| | A good example of what would happen if heroin were decriminalized is what happened when alcohol was decriminalized. When prohibition was repealed, did we see an explosion of drunkenness with people everywhere lining the gutters, completely wasted and helpless? Of course, we didn't, but neither did we see public drunkenness disappear. Today, we have a serious problem with drunk drivers, who kill and maim people on the roads. But we no longer have a problem with criminal gangs controlling alcohol and shooting up rival gang members. Nor do we have a problem with poor inner-city youths getting involved in dealing alcohol and ending up dead or in jail.
The last year of Prohibition, 1933, there were 12,124 homicides and 7,863 assaults with firearms; by 1941, the numbers had declined to 8,048 and 4,525, respectively. We could expect similar results with a repeal of drug prohibition. We could also expect inner-city crime and incarceration to decline significantly.
Still, the question is, would decriminalization encourage drug use. Probably not. In the Netherlands and Alaska, where marijuana is legal, the rate of consumption is lower than in the continental U.S., where marijuana is illegal. In fact, the association of prohibition with a higher incidence of drug use may well be due to prohibition itself, which has made drugs more illicit and therefore more attractive. Making drugs legal could eliminate their lure as forbidden fruit. Even within the U.S., there has been a decline in the use of drugs that are legal -- namely, tobacco and alcohol.
To put the danger of drugs in perspective: in one year, 337 people died in swimming pool accidents, whereas no one died that year from using marijuana. It is true that the total consumption of all other illicit drugs that same year killed 3,562 people -- yet even this unfortunate number pales by comparison to the number of people killed by alcohol, 100,000, and by tobacco, 300,000. Heart disease, largely the result of improper diet and lifestyle, kills as many as 750,000 people a year.

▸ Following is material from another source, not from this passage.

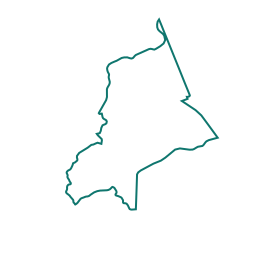 outline of Savanes, rotated 55°
{"feature_id": "TGO-90", "entity_name": "Savanes", "entity_type": "Region", "adm_level": 1, "iso_a3": "TGO", "parent_name": "Togo", "parent_adm1": "", "projection": "robinson", "projection_center": [0.453, 10.505], "detail": "fine", "context": "isolated", "style": "outline", "palette": "teal", "viewbox_px": 256, "rotation_deg": 55, "n_neighbors": 0, "source": "natural_earth", "source_scale": "10m", "svg_char_len": 2662}
<svg xmlns="http://www.w3.org/2000/svg" viewBox="0 0 256 256"><g transform="rotate(55 128 128)"><path d="M64.5,46.9L62.3,46.3L59.8,44.7L57.8,42.6L56.9,40.3L63.1,41.7L69.5,43.2L84.5,46.6L112.3,53.0L123.0,55.5L136.7,58.6L136.9,58.8L137.1,59.2L137.2,59.6L137.0,60.2L136.9,60.8L136.7,61.4L136.3,61.9L138.3,62.5L136.8,68.4L152.1,62.4L159.7,60.7L171.5,60.4L187.4,60.1L184.3,68.7L183.9,71.4L184.2,72.9L185.2,75.8L185.4,77.3L183.5,81.4L183.3,82.9L183.1,86.0L182.7,87.5L181.1,90.0L174.5,97.2L172.7,101.8L173.7,114.4L173.6,119.8L171.8,127.6L170.1,141.9L170.2,145.1L171.2,147.2L180.4,154.1L192.1,162.9L199.1,168.2L196.9,171.9L196.3,172.5L195.4,173.1L194.7,173.1L191.4,172.5L190.4,172.5L189.2,172.6L188.4,173.1L187.0,174.7L186.4,174.8L185.8,174.6L184.8,173.8L184.2,173.5L181.4,173.3L180.6,173.6L178.3,175.0L176.4,176.5L175.7,176.6L175.2,176.3L174.9,175.7L174.7,175.0L174.3,174.4L173.7,174.0L172.9,173.7L169.2,173.5L167.9,174.1L167.3,174.6L167.3,175.3L167.5,176.0L167.8,177.9L167.5,179.6L166.9,181.0L163.3,186.7L162.1,189.4L161.7,191.0L161.3,192.7L161.2,197.0L161.3,198.3L161.3,198.9L161.1,199.7L160.8,200.5L160.1,201.7L159.8,202.7L159.4,204.5L159.1,205.4L158.9,206.3L158.8,207.1L158.9,207.8L160.4,212.5L160.5,214.2L160.4,215.1L160.2,215.2L159.1,215.0L157.9,215.3L157.2,215.1L156.1,214.4L155.4,214.2L151.5,214.6L149.9,214.6L148.1,215.1L146.6,215.6L145.7,215.7L145.0,215.5L144.5,215.1L143.5,213.4L143.0,212.9L142.5,212.5L141.4,211.8L141.0,211.3L140.6,210.8L140.4,210.1L140.3,209.4L140.4,208.8L141.0,207.6L141.0,207.1L140.7,206.7L140.1,206.4L139.4,206.4L138.3,206.4L136.4,206.0L134.9,206.0L133.9,205.9L133.2,205.6L132.3,204.7L131.7,204.4L129.6,204.0L129.1,203.6L128.8,203.1L128.6,202.3L128.5,201.5L128.7,199.9L128.8,199.2L128.6,198.4L128.3,197.6L127.0,195.3L126.1,194.0L125.4,193.3L125.8,191.0L125.5,188.2L124.5,187.3L123.1,186.9L121.6,185.8L120.4,182.2L121.0,172.4L120.8,167.7L121.7,165.8L122.1,163.5L122.6,161.4L125.7,158.9L123.2,156.5L122.0,155.9L116.6,156.9L114.9,156.9L116.0,154.1L114.7,151.9L112.6,149.8L111.2,147.3L111.4,146.1L111.8,144.6L111.8,143.1L110.6,141.7L109.3,141.4L108.2,141.8L107.1,142.4L105.7,142.8L104.5,142.6L101.2,141.2L100.9,141.6L100.6,142.5L100.1,143.3L99.1,143.4L98.8,142.9L92.6,129.9L90.6,127.5L84.1,123.0L83.1,121.6L81.7,118.5L80.7,117.2L79.6,116.4L75.8,115.0L74.7,114.2L73.9,113.3L73.1,112.7L70.2,112.3L68.8,111.8L67.4,111.1L66.4,110.1L65.1,107.2L65.2,104.3L65.9,100.8L66.4,98.8L67.0,93.0L68.0,90.6L69.7,88.1L72.2,86.2L73.2,85.1L73.5,83.6L72.8,80.9L72.7,79.5L75.4,65.6L76.0,64.2L77.0,63.1L78.0,62.3L78.9,61.4L79.2,59.6L79.5,54.7L79.2,50.4L77.3,47.1L73.2,45.4L70.9,45.4L66.8,46.6L64.5,46.9Z" fill="none" stroke="#0f766e" stroke-width="2"/></g></svg>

Our government is obsessed with the dangers of illegal drugs, which it has blown completely out of proportion in relation to other dangers, including those of legal drugs, such as tobacco and alcohol. Tobacco is more addictive than heroin, and far more people die from it than from heroin. The government only stopped subsidizing tobacco five years ago -- subsidizing it! -- even as it was prohibiting so benign a drug as marijuana. That should tell you all you need to know about the rationality and integrity of its drug policy.